In a memo issued earlier this year by the Department of Health and Human Services (HHS), the department made it clear that all medical malpractice claims must be reported to the National Practitioner Data Bank (NPDB), which is run by HHS. This database keeps track of all medical malpractice payments and physician sanctions in the country.
The memo was issued after a new medical malpractice law passed in Oregon changed the reporting process in that state. The law instituted the policy of Disclosure, Apology and Offer, which essentially stipulates that health care providers are able to fully disclose medical errors and apologize to patients for harm these errors caused, and that these statements are not able to be used against them in court.
The area of contention is found in wording in the law relating to the state’s malpractice mediation system. Like several other states, Oregon requires that plaintiffs who file a medical malpractice claim go through mediation before the claim can proceed to litigation. According to Modern Healthcare:
Any case that generates "a written claim or written demand for payment" must be reported in the NPDB, HHS said.
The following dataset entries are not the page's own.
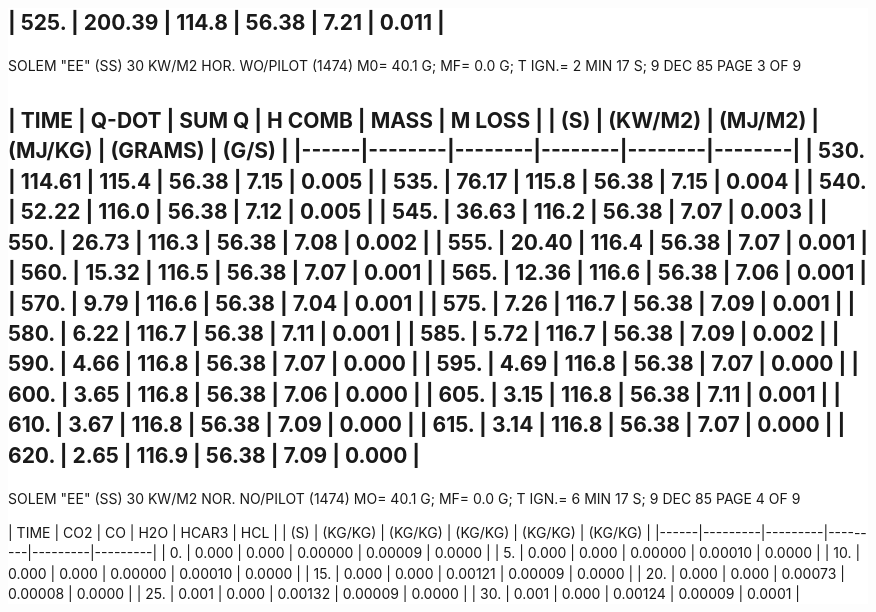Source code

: | 525. | 200.39 | 114.8 | 56.38 | 7.21 | 0.011 |
---
SOLEM "EE" (SS) 30 KW/M2 HOR. WO/PILOT (1474)
M0= 40.1 G; MF= 0.0 G; T IGN.= 2 MIN 17 S; 9 DEC 85
PAGE 3 OF 9

| TIME | Q-DOT | SUM Q | H COMB | MASS | M LOSS |
| (S) | (KW/M2) | (MJ/M2) | (MJ/KG) | (GRAMS) | (G/S) |
|------|--------|--------|--------|--------|--------|
| 530. | 114.61 | 115.4 | 56.38 | 7.15 | 0.005 |
| 535. | 76.17 | 115.8 | 56.38 | 7.15 | 0.004 |
| 540. | 52.22 | 116.0 | 56.38 | 7.12 | 0.005 |
| 545. | 36.63 | 116.2 | 56.38 | 7.07 | 0.003 |
| 550. | 26.73 | 116.3 | 56.38 | 7.08 | 0.002 |
| 555. | 20.40 | 116.4 | 56.38 | 7.07 | 0.001 |
| 560. | 15.32 | 116.5 | 56.38 | 7.07 | 0.001 |
| 565. | 12.36 | 116.6 | 56.38 | 7.06 | 0.001 |
| 570. | 9.79 | 116.6 | 56.38 | 7.04 | 0.001 |
| 575. | 7.26 | 116.7 | 56.38 | 7.09 | 0.001 |
| 580. | 6.22 | 116.7 | 56.38 | 7.11 | 0.001 |
| 585. | 5.72 | 116.7 | 56.38 | 7.09 | 0.002 |
| 590. | 4.66 | 116.8 | 56.38 | 7.07 | 0.000 |
| 595. | 4.69 | 116.8 | 56.38 | 7.07 | 0.000 |
| 600. | 3.65 | 116.8 | 56.38 | 7.06 | 0.000 |
| 605. | 3.15 | 116.8 | 56.38 | 7.11 | 0.001 |
| 610. | 3.67 | 116.8 | 56.38 | 7.09 | 0.000 |
| 615. | 3.14 | 116.8 | 56.38 | 7.07 | 0.000 |
| 620. | 2.65 | 116.9 | 56.38 | 7.09 | 0.000 |
---
SOLEM "EE" (SS) 30 KW/M2 NOR. NO/PILOT (1474)
MO= 40.1 G; MF= 0.0 G; T IGN.= 6 MIN 17 S; 9 DEC 85
PAGE 4 OF 9

| TIME | CO2 | CO | H2O | HCAR3 | HCL |
| (S) | (KG/KG) | (KG/KG) | (KG/KG) | (KG/KG) | (KG/KG) |
|------|---------|---------|---------|---------|---------|
| 0. | 0.000 | 0.000 | 0.00000 | 0.00009 | 0.0000 |
| 5. | 0.000 | 0.000 | 0.00000 | 0.00010 | 0.0000 |
| 10. | 0.000 | 0.000 | 0.00000 | 0.00010 | 0.0000 |
| 15. | 0.000 | 0.000 | 0.00121 | 0.00009 | 0.0000 |
| 20. | 0.000 | 0.000 | 0.00073 | 0.00008 | 0.0000 |
| 25. | 0.001 | 0.000 | 0.00132 | 0.00009 | 0.0000 |
| 30. | 0.001 | 0.000 | 0.00124 | 0.00009 | 0.0001 |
The Oregon law, however, states that a payment made to a patient under the measure’s mediation mechanism "is not a payment resulting from a written claim or demand for payment."
Following this line of reasoning, any claim resolved in mediation and resulting in payment would not be reported to the NPDB, essentially allowing health care providers to avoid accountability for their actions and obscure them from a national database intended to serve as a public tool to aid patients in their search for quality care.
After the HHS memo was issued, a spokesperson for the Oregon Patient Safety Commission stated that the state had not intended to create a situation in which mediated claims resulting in payment would not be reported to the NPDB, and that the state will follow the NPDB guidelines. As such, the only claims that will not be reported to the NPDB are those resolved in mediation in which no payment is issued. Claims paid in mediation will be reported.